## WHAT THE TASK ASKS
Search the entries below for the word "four", then copy each line in which it is found.

——————

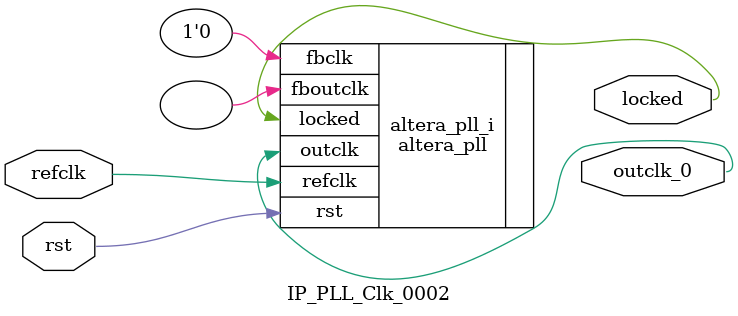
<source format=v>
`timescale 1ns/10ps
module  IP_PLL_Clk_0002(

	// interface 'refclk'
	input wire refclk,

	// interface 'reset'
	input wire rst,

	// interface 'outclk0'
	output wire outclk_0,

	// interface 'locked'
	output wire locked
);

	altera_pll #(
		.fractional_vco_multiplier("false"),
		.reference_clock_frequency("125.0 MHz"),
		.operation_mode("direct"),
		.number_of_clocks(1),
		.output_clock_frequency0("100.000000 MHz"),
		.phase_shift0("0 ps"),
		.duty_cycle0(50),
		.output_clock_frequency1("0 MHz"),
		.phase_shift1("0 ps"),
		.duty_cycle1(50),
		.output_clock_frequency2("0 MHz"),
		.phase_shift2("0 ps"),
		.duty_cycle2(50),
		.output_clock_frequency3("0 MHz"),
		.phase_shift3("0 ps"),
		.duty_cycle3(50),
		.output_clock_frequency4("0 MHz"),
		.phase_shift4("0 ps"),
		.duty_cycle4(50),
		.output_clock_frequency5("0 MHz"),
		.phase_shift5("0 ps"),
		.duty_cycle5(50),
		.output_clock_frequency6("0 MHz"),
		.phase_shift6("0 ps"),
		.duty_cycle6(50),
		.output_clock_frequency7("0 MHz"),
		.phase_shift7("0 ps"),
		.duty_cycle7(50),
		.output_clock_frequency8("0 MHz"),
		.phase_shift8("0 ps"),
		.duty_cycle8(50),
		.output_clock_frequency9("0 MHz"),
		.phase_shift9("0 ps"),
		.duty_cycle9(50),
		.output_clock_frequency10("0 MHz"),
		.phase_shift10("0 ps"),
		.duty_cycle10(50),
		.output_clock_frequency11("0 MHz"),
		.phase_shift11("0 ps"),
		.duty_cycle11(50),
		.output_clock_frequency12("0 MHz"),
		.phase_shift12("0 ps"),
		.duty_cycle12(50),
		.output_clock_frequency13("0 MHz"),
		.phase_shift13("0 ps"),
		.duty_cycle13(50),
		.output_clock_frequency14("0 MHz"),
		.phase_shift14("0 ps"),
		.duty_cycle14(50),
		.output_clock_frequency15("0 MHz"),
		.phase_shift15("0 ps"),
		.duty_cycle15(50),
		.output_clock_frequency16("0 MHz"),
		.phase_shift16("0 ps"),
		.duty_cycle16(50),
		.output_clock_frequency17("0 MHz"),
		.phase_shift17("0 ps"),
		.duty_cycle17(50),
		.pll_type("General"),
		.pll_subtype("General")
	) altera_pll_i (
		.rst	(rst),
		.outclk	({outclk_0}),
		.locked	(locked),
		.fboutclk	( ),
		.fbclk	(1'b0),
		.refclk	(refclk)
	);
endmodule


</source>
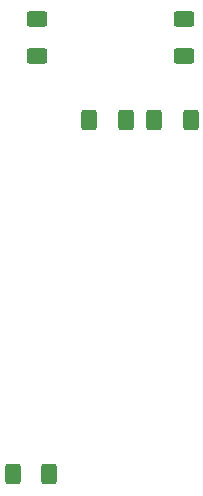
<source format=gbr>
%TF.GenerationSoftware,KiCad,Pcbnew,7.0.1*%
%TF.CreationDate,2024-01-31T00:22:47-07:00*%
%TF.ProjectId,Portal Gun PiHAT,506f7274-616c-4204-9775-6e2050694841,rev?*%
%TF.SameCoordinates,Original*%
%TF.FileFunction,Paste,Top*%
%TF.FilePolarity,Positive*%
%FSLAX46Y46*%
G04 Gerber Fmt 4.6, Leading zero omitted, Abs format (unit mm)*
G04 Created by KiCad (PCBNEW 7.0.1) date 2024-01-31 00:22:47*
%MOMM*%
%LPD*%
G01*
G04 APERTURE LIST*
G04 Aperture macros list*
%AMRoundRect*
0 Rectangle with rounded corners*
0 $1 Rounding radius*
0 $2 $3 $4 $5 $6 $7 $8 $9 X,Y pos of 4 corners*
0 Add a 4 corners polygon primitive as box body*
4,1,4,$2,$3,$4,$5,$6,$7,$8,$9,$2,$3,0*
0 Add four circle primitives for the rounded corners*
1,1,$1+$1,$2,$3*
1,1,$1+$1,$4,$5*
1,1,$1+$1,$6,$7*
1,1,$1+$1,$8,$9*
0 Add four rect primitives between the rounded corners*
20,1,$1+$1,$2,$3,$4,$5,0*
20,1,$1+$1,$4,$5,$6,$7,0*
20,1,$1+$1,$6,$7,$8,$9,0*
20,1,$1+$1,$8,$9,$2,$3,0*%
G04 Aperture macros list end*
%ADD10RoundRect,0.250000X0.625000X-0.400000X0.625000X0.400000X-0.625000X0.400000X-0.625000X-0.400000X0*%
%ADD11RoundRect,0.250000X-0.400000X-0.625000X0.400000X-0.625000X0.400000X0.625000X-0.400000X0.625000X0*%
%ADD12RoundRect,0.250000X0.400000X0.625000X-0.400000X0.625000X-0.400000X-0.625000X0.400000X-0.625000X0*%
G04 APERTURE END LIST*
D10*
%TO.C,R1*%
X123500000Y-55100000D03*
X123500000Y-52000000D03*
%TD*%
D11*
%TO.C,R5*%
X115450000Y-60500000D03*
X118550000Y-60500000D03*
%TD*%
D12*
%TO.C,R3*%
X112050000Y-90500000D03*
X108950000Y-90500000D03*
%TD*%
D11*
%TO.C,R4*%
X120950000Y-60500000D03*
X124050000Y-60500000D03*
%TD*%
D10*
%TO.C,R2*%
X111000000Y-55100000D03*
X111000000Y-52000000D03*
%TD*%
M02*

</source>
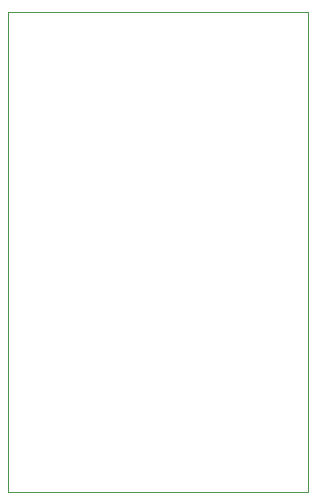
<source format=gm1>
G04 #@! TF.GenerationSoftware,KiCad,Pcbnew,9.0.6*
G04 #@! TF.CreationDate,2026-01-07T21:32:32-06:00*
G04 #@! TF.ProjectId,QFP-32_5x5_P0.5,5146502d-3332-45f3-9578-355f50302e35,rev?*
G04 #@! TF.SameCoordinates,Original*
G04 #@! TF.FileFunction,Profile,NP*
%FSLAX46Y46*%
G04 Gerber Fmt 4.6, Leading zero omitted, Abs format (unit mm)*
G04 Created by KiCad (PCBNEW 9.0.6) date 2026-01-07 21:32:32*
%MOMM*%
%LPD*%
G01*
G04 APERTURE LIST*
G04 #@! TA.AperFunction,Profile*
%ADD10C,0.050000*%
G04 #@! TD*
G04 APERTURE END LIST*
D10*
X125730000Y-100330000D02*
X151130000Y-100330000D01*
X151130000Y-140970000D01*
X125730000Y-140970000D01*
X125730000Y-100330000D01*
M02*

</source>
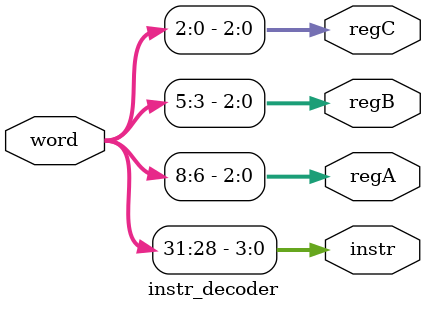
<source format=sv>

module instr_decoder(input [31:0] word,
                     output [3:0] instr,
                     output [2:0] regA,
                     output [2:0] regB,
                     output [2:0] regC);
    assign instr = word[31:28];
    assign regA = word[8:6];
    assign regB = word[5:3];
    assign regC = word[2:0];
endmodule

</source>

——————

## PROBLEM SOLUTION
0 Add four circle primitives for the rounded corners*
0 Add four rect primitives between the rounded corners*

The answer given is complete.